Caro Direttore, in una risposta ad un lettore lei evidenzia che la Russia è una superpotenza militare. Armamenti e mezzi moderni, navi e aerei, missili nucleari eccetera. Allora le chiedo come mai l'esercito russo indietreggia e perde centinaia di migliaia di soldati sul campo. Molti più che l'Ucraina.

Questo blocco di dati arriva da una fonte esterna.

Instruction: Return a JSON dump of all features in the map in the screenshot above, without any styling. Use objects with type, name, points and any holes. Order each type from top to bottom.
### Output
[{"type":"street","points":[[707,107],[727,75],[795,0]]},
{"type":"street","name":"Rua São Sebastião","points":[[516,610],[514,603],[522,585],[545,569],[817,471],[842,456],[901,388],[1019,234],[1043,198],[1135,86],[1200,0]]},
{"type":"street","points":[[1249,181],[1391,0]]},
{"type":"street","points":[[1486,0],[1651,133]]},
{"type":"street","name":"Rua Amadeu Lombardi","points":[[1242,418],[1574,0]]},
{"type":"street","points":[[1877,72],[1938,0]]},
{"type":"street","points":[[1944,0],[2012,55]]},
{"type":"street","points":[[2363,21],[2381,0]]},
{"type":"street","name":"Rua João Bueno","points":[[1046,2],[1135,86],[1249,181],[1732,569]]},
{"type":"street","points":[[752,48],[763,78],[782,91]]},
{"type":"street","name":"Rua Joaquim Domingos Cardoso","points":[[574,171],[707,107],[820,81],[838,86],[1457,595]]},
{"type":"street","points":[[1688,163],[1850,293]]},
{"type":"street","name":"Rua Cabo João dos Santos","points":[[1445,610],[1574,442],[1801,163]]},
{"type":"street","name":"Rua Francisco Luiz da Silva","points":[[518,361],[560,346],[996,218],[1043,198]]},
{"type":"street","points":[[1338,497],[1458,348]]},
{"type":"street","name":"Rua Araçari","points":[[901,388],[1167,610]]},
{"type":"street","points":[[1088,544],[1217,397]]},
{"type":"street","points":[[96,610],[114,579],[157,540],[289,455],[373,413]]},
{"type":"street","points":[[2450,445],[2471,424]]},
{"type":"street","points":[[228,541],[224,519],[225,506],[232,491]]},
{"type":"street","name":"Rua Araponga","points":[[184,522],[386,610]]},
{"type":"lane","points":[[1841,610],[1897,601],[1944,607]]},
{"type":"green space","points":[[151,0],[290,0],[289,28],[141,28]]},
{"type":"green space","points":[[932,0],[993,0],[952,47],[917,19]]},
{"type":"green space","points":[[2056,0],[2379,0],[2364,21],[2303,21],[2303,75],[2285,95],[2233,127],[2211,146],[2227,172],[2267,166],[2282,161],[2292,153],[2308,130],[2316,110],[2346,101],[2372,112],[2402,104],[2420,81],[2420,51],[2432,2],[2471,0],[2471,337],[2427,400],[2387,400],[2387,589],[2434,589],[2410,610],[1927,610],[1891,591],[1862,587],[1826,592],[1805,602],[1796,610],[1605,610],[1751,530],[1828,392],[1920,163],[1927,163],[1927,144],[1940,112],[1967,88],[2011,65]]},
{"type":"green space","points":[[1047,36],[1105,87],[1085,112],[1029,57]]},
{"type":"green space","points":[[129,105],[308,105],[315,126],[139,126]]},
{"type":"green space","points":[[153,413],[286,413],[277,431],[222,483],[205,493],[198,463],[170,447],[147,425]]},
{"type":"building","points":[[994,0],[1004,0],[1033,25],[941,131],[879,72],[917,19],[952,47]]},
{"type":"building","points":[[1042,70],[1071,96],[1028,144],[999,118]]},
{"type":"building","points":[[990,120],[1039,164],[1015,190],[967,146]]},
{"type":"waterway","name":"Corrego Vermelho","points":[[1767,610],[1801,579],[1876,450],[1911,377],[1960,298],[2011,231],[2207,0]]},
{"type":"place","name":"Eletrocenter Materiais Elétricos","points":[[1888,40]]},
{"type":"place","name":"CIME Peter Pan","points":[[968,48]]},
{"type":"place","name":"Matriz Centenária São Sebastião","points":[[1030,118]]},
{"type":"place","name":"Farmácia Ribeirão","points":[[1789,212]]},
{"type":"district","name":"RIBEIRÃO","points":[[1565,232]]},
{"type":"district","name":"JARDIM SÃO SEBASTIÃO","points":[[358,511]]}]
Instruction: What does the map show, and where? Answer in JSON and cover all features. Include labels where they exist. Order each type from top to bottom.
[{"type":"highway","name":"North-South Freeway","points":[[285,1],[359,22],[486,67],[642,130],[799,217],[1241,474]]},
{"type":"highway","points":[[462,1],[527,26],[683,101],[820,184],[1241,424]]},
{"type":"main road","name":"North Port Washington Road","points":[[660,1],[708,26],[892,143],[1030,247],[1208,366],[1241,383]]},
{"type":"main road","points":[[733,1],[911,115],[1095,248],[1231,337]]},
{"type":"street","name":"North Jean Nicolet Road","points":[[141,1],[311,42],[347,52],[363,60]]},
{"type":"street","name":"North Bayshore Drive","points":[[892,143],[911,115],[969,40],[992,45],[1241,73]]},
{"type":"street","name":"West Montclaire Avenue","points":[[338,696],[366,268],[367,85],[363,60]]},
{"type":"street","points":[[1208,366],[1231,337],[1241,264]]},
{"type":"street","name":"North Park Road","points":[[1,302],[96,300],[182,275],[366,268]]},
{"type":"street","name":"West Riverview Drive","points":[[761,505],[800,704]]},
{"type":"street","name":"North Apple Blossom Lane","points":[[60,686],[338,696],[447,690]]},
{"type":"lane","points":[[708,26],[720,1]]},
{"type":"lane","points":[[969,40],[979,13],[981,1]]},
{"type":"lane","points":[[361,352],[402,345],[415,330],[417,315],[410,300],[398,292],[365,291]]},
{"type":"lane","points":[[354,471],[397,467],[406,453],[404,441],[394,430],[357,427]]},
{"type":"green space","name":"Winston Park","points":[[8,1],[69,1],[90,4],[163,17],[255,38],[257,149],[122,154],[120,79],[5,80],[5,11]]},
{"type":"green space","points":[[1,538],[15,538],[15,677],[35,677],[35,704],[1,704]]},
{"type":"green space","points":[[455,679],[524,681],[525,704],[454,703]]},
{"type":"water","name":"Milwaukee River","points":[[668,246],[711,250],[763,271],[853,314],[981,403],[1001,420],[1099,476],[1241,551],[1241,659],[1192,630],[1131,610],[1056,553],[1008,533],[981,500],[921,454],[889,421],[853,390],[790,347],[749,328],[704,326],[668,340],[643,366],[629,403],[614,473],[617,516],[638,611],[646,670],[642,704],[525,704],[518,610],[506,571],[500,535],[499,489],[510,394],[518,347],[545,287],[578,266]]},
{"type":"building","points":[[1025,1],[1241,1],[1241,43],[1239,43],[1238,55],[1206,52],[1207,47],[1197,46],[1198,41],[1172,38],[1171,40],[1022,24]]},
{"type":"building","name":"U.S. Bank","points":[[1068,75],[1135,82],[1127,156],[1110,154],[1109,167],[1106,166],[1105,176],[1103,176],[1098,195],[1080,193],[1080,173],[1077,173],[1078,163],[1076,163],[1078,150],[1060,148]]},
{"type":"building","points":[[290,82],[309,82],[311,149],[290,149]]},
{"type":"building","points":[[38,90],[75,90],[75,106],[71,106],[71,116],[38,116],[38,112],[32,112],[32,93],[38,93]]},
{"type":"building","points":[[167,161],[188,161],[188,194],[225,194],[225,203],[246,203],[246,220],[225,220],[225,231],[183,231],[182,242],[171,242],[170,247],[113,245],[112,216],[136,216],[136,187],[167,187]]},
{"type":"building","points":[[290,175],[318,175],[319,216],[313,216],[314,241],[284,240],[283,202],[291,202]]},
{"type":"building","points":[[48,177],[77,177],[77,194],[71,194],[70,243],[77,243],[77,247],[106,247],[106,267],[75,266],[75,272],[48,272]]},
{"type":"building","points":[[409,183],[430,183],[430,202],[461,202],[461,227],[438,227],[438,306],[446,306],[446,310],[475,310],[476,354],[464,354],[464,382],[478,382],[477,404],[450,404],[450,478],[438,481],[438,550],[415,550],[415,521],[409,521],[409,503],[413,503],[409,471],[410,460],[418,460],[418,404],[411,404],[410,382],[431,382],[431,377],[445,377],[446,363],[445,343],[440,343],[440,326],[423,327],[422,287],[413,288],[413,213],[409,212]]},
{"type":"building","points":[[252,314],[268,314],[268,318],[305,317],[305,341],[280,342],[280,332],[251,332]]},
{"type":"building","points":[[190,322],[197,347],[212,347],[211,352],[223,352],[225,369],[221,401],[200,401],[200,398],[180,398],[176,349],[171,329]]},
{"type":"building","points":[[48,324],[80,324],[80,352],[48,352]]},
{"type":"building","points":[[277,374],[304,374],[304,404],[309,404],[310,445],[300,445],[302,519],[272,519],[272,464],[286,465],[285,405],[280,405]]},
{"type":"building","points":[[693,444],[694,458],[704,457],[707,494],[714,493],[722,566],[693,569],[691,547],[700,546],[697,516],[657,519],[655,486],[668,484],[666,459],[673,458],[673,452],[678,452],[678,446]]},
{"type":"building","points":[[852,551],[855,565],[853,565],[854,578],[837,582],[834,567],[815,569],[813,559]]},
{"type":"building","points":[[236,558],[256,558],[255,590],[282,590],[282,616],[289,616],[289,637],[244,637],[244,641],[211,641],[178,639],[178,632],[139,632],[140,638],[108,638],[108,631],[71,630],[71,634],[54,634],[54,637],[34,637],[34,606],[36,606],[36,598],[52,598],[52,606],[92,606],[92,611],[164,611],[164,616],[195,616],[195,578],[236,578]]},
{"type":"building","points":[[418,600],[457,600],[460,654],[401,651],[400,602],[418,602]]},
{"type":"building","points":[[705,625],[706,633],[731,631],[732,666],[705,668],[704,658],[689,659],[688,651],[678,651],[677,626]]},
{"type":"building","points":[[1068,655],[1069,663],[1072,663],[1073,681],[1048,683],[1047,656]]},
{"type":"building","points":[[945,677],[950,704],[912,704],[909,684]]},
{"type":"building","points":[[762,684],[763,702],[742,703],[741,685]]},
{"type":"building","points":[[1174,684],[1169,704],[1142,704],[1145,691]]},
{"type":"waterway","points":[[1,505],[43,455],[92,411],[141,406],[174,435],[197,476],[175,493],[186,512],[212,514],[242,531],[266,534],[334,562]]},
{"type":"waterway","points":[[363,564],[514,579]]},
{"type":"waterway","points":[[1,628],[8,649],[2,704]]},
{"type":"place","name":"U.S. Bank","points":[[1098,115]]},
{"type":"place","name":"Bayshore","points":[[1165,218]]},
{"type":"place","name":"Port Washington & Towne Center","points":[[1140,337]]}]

Penso che Putin non abbia così tante armi da fare paura al resto del mondo se dopo tre anni è più o meno al punto di partenza. O lei si preoccupa per tre droni?
Sante Zandarin
Villa del Conte
Caro lettore, non mi preoccupano tre droni. Mi preoccupa però un autocrate che predica e auspica la sconfitta e la distruzione dell'Occidente. Mi preoccupa un dittatore che arruola detenuti e disgraziati provenienti dalle province più povere del suo impero e manda a morire 300mila giovani al fronte per affermare il suo potere e per sostenere le sue ambizioni imperiali da zar post-comunista. Mi preoccupa un despota che dispone di 6mila testate nucleari, quasi il 40 per cento dell'intero arsenale atomico del pianeta e che periodicamente minaccia, talvolta per interposta persona, di usarle. Mi preoccupa il leader di un Paese che ha iniziato una guerra che prevedeva di vincere in poco tempo e a cui oggi, dopo oltre due anni e mezzo di combattimenti e di disastrose perdite di uomini e di mezzi, non è in grado di mettere la parola fine perché questo conflitto è diventata la principale fonte della sua sopravvivenza politica oltre che il principale sostegno del sistema economico del suo Paese ormai piegato alle esigenze dell'industria bellica. Mi preoccupa un leader politico che, senza remora alcuna, fa della forza militare una delle sue armi di politica estera. Mi preoccupa un despota che ha costruito un sistema di disinformazione e di pirateria informatica a suo uso e consumo, che scaglia contro i paesi "nemici", Italia inclusa.